** Given data **

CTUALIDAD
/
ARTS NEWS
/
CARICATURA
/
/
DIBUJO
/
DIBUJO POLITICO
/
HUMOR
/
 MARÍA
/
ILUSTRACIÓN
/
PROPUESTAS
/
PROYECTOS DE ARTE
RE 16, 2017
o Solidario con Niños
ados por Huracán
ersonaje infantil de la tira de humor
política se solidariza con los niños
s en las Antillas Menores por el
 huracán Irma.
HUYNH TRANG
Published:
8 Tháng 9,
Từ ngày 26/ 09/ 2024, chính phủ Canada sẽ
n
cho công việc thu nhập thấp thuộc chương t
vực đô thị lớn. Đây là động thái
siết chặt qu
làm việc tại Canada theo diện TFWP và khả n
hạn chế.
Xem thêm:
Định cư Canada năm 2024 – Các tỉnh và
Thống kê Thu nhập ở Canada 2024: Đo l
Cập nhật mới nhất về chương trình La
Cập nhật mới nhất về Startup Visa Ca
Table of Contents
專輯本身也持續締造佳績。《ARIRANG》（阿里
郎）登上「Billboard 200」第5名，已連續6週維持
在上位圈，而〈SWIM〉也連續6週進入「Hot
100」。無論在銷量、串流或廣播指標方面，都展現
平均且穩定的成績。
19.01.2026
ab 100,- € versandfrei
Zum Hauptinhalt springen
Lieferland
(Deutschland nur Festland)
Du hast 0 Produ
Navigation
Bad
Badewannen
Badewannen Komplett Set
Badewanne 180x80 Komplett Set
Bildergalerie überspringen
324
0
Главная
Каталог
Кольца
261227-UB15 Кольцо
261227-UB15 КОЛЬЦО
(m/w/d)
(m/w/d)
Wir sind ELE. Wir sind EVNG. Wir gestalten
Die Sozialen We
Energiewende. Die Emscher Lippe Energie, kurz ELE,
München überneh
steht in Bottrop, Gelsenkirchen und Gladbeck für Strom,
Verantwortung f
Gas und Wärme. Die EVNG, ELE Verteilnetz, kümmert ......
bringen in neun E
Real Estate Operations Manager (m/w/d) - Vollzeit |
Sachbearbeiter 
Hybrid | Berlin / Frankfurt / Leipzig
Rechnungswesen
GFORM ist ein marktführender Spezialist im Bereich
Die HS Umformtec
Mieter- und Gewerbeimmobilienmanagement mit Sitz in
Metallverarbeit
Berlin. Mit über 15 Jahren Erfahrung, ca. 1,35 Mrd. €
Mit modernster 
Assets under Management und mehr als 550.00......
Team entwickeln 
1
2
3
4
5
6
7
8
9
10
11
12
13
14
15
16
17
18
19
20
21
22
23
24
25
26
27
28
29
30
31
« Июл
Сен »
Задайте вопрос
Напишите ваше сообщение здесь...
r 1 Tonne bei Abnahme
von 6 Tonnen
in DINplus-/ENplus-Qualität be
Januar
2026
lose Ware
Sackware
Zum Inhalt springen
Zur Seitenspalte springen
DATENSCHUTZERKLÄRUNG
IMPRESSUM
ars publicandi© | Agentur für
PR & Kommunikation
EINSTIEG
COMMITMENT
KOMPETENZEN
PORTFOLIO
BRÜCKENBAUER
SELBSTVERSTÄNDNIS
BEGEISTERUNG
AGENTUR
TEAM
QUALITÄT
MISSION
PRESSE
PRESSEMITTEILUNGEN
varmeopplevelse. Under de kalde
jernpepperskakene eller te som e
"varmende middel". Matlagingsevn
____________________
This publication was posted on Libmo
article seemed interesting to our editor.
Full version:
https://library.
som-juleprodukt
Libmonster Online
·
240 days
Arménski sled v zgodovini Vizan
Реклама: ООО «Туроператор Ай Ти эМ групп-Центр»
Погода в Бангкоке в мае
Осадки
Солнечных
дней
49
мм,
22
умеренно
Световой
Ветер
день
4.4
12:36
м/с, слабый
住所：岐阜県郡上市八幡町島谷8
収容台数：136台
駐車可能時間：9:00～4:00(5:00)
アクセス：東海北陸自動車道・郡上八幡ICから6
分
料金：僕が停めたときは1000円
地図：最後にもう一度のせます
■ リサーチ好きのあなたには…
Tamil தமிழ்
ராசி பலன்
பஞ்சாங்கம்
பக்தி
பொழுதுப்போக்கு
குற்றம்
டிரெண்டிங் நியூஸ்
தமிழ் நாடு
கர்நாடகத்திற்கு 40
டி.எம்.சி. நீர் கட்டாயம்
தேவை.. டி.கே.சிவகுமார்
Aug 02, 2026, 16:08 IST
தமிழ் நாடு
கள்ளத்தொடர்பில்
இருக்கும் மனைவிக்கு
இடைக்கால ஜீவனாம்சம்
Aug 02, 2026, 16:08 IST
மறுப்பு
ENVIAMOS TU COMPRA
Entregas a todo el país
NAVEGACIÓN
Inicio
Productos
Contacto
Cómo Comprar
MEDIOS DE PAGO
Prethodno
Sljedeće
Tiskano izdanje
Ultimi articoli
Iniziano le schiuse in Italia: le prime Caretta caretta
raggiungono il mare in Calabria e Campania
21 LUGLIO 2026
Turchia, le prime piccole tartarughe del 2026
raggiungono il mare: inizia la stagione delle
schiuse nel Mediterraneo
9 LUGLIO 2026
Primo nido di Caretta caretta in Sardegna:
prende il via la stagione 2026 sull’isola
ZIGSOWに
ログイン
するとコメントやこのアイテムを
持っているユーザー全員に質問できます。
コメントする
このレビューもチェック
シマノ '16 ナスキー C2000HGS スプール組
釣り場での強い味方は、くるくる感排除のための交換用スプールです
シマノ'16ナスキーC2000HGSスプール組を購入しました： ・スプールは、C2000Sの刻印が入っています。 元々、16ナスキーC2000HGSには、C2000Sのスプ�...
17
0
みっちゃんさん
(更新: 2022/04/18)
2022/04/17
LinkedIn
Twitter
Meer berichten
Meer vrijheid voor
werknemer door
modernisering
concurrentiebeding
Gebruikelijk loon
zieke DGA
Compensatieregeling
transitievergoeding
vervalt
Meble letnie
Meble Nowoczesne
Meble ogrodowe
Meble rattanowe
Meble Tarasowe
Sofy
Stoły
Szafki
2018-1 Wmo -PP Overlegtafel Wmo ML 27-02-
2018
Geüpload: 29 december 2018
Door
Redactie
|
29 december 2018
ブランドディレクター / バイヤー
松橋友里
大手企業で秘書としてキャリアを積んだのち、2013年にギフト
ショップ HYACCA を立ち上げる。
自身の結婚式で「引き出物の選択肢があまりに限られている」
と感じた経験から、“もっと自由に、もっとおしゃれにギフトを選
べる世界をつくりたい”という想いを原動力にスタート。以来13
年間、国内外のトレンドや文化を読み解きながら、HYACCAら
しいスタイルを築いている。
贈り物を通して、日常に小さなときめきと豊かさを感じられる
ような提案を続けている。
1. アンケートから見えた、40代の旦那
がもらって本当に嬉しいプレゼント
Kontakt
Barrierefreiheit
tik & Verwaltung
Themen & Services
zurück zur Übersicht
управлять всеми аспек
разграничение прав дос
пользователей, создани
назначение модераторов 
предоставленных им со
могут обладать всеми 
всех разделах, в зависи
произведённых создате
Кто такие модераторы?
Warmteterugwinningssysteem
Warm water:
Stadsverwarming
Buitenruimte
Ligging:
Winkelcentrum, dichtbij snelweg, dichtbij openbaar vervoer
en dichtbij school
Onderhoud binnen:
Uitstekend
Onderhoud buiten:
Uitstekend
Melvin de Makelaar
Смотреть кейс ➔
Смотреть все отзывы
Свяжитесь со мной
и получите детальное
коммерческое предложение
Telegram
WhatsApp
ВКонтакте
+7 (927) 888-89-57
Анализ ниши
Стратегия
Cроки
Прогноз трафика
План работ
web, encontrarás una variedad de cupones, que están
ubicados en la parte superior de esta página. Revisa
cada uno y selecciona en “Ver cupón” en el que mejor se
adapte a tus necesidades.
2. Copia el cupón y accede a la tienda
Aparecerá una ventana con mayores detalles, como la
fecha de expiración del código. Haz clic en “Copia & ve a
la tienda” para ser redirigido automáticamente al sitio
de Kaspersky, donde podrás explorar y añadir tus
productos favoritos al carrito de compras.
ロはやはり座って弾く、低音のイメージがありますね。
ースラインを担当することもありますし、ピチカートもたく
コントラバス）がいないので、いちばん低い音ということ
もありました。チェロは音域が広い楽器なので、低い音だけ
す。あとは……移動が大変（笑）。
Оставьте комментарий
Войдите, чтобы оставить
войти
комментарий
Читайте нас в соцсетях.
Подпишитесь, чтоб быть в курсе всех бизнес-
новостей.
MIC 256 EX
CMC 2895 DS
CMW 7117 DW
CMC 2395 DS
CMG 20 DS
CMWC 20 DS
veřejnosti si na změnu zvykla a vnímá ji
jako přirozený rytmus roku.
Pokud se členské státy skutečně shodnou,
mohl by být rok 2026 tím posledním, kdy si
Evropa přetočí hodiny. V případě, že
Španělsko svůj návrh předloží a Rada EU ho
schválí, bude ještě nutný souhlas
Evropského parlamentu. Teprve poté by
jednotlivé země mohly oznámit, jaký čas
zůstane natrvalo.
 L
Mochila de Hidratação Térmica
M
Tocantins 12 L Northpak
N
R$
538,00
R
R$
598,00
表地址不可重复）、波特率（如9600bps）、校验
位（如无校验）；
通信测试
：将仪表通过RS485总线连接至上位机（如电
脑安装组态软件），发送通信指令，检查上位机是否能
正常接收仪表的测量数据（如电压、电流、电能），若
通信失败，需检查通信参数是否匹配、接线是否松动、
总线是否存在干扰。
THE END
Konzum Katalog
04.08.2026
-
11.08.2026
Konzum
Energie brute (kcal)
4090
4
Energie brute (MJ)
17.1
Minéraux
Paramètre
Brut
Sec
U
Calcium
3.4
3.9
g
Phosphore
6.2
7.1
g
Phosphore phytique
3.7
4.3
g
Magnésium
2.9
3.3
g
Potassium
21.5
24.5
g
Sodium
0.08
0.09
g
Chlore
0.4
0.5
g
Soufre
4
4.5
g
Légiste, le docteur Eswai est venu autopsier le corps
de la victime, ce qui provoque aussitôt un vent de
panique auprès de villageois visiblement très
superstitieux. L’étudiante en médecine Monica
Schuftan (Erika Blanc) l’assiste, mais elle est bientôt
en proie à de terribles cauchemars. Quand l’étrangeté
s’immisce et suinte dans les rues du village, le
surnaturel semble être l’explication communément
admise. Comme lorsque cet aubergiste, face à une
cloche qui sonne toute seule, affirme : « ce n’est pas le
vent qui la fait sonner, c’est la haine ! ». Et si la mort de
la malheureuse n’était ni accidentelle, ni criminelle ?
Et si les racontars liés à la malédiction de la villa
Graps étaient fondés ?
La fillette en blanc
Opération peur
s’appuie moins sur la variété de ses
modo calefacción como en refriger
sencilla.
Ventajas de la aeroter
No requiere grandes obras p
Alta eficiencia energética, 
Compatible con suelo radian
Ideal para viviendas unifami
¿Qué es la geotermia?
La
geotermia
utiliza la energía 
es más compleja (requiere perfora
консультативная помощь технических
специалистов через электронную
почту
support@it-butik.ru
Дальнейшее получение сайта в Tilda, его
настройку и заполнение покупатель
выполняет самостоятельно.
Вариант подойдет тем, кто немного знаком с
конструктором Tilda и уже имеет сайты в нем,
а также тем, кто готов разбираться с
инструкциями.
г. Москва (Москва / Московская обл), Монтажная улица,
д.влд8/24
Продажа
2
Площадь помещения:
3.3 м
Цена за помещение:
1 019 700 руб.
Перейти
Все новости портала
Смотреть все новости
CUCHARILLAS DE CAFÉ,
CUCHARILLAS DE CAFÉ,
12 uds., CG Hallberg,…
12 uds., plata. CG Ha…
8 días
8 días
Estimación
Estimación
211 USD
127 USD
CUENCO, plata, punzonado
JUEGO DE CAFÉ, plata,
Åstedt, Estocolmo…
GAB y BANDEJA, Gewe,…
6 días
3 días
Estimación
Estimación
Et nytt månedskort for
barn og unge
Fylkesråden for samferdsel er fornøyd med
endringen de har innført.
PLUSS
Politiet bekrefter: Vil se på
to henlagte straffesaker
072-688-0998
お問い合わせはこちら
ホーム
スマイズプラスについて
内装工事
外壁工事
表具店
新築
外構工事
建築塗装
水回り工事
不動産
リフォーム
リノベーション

** Job **
Please copy out every line from the beginning of the records through the line containing "郎）登上「Billboard 200」第5名，已連續6週維持", keeping each one unchanged.

** Solution **
CTUALIDAD
/
ARTS NEWS
/
CARICATURA
/
/
DIBUJO
/
DIBUJO POLITICO
/
HUMOR
/
 MARÍA
/
ILUSTRACIÓN
/
PROPUESTAS
/
PROYECTOS DE ARTE
RE 16, 2017
o Solidario con Niños
ados por Huracán
ersonaje infantil de la tira de humor
política se solidariza con los niños
s en las Antillas Menores por el
 huracán Irma.
HUYNH TRANG
Published:
8 Tháng 9,
Từ ngày 26/ 09/ 2024, chính phủ Canada sẽ
n
cho công việc thu nhập thấp thuộc chương t
vực đô thị lớn. Đây là động thái
siết chặt qu
làm việc tại Canada theo diện TFWP và khả n
hạn chế.
Xem thêm:
Định cư Canada năm 2024 – Các tỉnh và
Thống kê Thu nhập ở Canada 2024: Đo l
Cập nhật mới nhất về chương trình La
Cập nhật mới nhất về Startup Visa Ca
Table of Contents
專輯本身也持續締造佳績。《ARIRANG》（阿里
郎）登上「Billboard 200」第5名，已連續6週維持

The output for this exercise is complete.